• _Tarefas a realizar_
**a)** Segundo o texto sobre «Morte em Veneza», qual é a resposta a cada pergunta?
(i) Que peça musical acompanha o filme?
(ii) Para que cidade viaja o homem de meia-idade?
(iii) Qual é a nacionalidade do jovem rapaz?
**b)** Estas afirmações concordam com o texto sobre «Morte em Veneza»? Responda sim ou não a cada uma e cite as palavras do texto que o decidem.
(i) O homem chega a conversar com o jovem antes de morrer.
(ii) A escrita de Thomas Mann é apresentada como simples.
(iii) O enredo da obra é quase inexistente.

Filme muito belo onde a sensualidade se encontra no olhar, “Morte em Veneza”, com um admirável acompanhamento do Adagietto da Quinta Sinfonia de Mahler, vai-nos revelando o Amor na sua forma mais pura, mais filosófica, resultando numa das mais profundas interrogações de um artista sobre a sua vida e o significado do seu universo : «Pois que a beleza, e só ela, é digna de ser amada e visível ao mesmo tempo. Ela é a única forma do espiritual que recebemos através dos sentidos e que podemos suportar pelos sentidos», como escreve Mann no seu pequeno livro. Ou ainda a constatação de que a nossa “ordem” não passa, tantas vezes, de um refúgio, vulnerável e inseguro, contra o caos libertador e criativo. Thomas Mann apresenta uma escrita complexa e profunda, onde quase cada parágrafo pode ter várias leituras. Em contraponto, o enredo é practicamente inexistente: um homem de meia-idade viaja até Veneza, apaixona-se por um jovem rapaz polaco extremamente atraente e morre sem sequer ter trocado uma palavra com ele. Se, numa primeira leitura, a homossexualidade se destaca em "Morte em Veneza", à medida que nos vamos debruçando na narrativa, essa questão mostra-se secundária no conjunto da obra. Não foi esta a preocupação central do autor, visto que nem sequer houve contato físico entre as personagens, estando o amor de Aschenbach por Tadzio no âmbito do platónico: a verdadeira atração de Gustav mostra-se ser pela beleza e perfeição do jovem.

• _Registos fornecidos_

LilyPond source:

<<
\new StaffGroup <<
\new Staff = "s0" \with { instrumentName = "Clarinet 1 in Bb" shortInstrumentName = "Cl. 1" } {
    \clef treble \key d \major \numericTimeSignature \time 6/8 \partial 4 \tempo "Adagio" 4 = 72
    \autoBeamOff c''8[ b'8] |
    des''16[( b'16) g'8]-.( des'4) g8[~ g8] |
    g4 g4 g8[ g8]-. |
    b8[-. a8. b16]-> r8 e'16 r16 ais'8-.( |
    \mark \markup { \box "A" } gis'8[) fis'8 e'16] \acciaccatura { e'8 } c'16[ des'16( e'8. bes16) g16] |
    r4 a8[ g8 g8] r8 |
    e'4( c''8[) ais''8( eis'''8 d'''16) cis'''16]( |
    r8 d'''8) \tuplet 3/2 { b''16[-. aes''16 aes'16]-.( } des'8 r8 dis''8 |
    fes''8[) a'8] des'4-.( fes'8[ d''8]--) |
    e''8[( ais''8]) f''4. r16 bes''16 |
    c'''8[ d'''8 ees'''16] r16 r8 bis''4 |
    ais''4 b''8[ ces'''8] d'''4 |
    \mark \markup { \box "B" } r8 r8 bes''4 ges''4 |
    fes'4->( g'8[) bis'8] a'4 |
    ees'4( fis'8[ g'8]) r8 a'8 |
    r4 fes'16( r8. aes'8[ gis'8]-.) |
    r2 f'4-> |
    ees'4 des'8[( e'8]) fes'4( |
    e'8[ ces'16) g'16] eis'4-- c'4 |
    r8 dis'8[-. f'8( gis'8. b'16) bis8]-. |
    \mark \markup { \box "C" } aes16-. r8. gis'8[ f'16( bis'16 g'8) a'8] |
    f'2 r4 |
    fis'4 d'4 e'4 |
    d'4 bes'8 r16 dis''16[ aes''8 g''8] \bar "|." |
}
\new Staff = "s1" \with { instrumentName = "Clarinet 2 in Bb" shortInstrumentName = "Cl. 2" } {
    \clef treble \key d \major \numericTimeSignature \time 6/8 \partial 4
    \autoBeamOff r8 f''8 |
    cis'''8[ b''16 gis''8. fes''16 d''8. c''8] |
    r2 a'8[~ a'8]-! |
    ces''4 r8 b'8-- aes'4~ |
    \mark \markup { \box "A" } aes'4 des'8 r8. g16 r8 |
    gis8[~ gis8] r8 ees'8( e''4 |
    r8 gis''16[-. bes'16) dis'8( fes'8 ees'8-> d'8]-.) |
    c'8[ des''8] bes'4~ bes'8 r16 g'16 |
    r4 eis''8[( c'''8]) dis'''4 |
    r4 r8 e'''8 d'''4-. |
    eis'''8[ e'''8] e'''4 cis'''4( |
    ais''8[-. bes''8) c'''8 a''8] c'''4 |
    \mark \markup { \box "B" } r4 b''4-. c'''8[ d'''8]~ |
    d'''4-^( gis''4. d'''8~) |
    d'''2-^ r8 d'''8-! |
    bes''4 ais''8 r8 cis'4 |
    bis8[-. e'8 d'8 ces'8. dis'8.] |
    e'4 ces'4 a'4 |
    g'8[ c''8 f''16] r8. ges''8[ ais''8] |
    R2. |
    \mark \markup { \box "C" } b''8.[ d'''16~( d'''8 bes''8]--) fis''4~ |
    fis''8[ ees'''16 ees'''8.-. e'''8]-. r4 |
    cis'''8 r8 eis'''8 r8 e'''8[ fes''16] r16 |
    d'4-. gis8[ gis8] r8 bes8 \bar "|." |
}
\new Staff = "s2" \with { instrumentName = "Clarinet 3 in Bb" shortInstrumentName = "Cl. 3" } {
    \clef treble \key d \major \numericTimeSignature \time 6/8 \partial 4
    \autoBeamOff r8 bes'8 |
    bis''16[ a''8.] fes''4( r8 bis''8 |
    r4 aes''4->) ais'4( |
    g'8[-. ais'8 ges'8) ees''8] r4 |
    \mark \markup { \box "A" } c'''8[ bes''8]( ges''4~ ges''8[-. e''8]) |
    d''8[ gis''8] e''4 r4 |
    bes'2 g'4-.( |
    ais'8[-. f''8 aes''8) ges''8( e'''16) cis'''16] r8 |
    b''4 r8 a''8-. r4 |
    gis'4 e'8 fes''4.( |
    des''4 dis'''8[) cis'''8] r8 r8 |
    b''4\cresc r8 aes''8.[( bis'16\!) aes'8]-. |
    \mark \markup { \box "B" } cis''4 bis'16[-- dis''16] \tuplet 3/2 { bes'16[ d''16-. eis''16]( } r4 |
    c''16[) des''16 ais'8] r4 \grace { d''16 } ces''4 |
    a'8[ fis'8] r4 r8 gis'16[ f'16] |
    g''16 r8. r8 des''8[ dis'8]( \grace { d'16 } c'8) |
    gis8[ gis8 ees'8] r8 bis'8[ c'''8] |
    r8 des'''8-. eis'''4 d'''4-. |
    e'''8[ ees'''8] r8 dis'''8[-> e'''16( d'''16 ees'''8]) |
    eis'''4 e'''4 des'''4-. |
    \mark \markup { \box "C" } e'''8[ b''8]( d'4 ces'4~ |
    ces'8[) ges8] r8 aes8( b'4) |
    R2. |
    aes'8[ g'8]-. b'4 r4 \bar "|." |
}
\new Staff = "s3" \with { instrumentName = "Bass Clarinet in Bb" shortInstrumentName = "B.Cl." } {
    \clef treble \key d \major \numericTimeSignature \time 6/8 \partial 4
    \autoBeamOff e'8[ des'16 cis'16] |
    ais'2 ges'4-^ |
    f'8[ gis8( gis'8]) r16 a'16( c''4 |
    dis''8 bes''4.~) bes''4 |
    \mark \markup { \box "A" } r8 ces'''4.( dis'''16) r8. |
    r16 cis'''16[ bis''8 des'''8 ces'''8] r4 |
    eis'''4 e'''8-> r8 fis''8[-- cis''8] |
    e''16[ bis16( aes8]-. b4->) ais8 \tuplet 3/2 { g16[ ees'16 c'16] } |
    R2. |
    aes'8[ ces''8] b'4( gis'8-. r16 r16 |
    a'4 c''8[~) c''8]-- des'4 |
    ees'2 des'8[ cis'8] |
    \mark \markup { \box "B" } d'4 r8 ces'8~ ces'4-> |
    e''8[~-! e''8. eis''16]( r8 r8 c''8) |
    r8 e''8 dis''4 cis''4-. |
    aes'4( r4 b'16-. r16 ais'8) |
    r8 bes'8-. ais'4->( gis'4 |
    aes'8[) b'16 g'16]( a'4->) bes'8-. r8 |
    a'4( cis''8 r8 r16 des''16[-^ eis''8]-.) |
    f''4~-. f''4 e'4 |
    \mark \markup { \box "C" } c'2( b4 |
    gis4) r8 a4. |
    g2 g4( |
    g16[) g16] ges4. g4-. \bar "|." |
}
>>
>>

• _Lista de soluções_
**a)**
(i) O Adagietto da Quinta Sinfonia de Mahler.
(ii) Veneza.
(iii) Polaca.

**b)**
(i) Não: «morre sem sequer ter trocado uma palavra com ele».
(ii) Não: «Thomas Mann apresenta uma escrita complexa e profunda».
(iii) Sim: «o enredo é practicamente inexistente».